The Investable Weight Factor (IWF) must be multiplied by the initial market capitalization to get the free-float market capitalization. IWF is the percentage of shares available for free trading on the stock market. In other words, it refers to the proportion of a company’s shares not held by its promoters or directors.
Nifty formula- Index Value = (Current Market Value / Base Market Capital) x 1000
What is the difference between Sensex and Nifty?
Let’s understand the difference between Sensex and Nifty –
|Number of Companies||30||50|
|Amalgamation||Sensex is the combination of the words ‘sensitive’ and ‘index.’||Nifty is an amalgamation |
of the word national’ and ‘fifty’.
|Sectors Featured||Owned by the Bombay Stock Exchange||The Nifty features companies across 24 different sectors.|
|Base Value for Calculation||The base value used for the calculation of the index is 100||The base value used for the calculation of the index is 1000.|
|Owned by||Owned by Bombay Stock Exchange||It is both owned and managed by NSE subsidiary- Index and Services and Products Limited (IISL).|
What are the factors that affect index performance?
The country’s economic status plays an important role in the performance of indexes. When the economy is doing well, it reflects in the stock market’s stronger performance and positive change in indices. Factors influencing index performance are-
- Interest rate fluctuation: The stock market and interest rates are always opposites. Lending gets more expensive when the economy’s interest rate increases.

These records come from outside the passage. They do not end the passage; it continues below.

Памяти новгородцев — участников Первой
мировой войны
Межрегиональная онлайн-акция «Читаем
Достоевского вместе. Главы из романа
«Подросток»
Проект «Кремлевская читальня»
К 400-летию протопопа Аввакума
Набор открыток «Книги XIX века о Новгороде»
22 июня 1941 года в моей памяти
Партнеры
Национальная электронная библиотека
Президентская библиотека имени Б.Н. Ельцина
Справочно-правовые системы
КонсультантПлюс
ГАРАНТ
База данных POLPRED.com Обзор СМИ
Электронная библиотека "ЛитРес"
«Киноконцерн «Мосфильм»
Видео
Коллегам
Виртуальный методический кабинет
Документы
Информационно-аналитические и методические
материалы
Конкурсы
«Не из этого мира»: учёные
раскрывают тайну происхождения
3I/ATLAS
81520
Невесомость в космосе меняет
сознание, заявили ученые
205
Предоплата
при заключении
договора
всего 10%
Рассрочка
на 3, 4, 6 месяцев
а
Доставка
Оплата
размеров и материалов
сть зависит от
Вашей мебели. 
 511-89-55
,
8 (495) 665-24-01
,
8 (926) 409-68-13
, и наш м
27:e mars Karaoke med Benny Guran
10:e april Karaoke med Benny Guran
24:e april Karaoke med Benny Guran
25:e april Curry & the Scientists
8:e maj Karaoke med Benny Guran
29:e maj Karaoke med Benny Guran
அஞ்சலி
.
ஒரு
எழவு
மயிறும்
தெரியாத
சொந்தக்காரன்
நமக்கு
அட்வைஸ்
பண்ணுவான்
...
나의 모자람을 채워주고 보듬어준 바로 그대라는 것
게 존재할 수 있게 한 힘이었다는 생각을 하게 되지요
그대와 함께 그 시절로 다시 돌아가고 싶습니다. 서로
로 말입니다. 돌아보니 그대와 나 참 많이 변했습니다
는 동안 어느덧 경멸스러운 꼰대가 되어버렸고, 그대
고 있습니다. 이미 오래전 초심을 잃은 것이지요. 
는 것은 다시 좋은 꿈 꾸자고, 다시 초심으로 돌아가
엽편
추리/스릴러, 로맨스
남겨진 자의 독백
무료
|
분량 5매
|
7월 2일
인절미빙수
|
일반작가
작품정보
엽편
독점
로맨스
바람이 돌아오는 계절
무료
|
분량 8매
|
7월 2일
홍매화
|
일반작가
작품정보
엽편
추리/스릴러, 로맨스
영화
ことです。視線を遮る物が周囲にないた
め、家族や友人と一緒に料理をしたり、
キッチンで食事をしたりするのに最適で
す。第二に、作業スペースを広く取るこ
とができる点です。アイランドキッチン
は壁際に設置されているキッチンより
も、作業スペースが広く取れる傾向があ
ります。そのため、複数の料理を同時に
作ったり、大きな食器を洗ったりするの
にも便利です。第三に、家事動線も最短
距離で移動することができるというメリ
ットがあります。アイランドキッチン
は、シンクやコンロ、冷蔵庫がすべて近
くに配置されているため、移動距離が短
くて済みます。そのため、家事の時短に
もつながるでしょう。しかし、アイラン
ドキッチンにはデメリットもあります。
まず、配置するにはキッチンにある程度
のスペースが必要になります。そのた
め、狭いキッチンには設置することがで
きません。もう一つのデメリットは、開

- Inflation: Strong inflation leaves investors with less disposable income and negatively impacts businesses due to the increasing cost of living. Consequently, the stock market experiences a decline.
- Global economy and political structure– Sensex and Nifty can change their course due to structural changes in the global economy and politics.
Since we have covered how Sensex and Nifty are two major indices in the Indian stock market, it will help to understand what’s happening in the overall stock market. These major indices reflect the market’s health and exhibit various characteristics. Analyze and learn before engaging in stock trading.